In concentrating on the problems for stony corals with this system we are targeting it's weakest point. Actually, microcosm and mesocosm systems employing algal turf scrubbers exclusively with no other forms of filtration work beautifully for nutrient rich ecosystems such as salt marshes and seagrass meadows, and can be employed with success for the maintenance of highly productive tropical reef ecosystems, but since we have observed that stony corals grow better in systems employing protein skimming and trace element addition, we feel it is important to point out the shortcomings of algal turf scrubbing as the sole filtration for a model coral reef ecosvstem. When other forms of filtration are employed to remove the organic leachates from the water, and trace element supplements are added, corals do thrive in systems using algal turf scrubbers (J. Sprung and J.C. Delbeek, pers. obs.) The philosophy of creating complex food webs and whole ecosystem models is good, and we wish to promote it. However, in our opinion the use of algae as a filter does not create a reef ecosystem, it hinders it.

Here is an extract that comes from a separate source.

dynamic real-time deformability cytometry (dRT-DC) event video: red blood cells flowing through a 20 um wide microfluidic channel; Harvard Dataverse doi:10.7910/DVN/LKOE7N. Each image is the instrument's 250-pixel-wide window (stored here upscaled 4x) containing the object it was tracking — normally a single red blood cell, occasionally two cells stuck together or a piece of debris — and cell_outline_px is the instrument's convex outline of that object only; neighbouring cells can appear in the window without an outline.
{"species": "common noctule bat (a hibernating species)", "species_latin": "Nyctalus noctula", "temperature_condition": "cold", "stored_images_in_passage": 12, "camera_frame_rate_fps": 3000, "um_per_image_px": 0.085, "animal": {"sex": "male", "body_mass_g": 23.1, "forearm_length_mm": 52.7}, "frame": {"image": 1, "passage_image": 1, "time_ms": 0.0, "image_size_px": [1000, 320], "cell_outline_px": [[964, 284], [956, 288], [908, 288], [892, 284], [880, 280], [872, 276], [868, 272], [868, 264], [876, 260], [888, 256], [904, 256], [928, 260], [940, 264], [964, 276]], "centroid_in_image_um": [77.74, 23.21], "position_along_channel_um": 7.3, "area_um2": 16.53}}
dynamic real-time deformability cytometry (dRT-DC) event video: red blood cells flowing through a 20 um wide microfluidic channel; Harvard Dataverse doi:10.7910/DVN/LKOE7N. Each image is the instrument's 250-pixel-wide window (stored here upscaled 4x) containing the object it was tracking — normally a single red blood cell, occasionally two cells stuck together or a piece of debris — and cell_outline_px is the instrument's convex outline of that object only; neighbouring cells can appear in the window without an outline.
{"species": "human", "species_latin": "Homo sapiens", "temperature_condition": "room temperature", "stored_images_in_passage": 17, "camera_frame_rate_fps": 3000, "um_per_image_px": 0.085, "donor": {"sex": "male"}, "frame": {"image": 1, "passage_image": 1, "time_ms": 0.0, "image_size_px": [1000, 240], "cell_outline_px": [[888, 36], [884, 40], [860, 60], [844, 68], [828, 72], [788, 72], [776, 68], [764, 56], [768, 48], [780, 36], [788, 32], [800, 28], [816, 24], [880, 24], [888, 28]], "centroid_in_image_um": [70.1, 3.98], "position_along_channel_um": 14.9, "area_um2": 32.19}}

It must be pointed out that fish do extremely well in these systems, often with no feeding at all. If combined with protein skimming and GAC or ozone, algal scrubbers may yet prove to be very useful for large fish displays. We would like to see more fish exhibits either using algal turf scrubbers or encouraging more natural growth in the aquarium, instead of the current trend in public aquaria of maintaining nearly sterile rock-work. The benefits are many. The fish stay healthy, they hardly need to be fed, and since nitrate doesn't accumulate, less water needs to be changed. All of these benefits afford a significant cost savings on maintenance. Furthermore, less labor is involved in the cleaning of the aquarium, though the cleaning of algal turf screens is admittedly labor intensive on large systems. Live rock can provide most of the same benefits without the maintenance time. A system with living rock and a deep sand substrate does not require algal turf scrubbers to maintain low nitrates and phosphates, and when protein skimming and GAC are employed, accumulation of organic substances is avoided.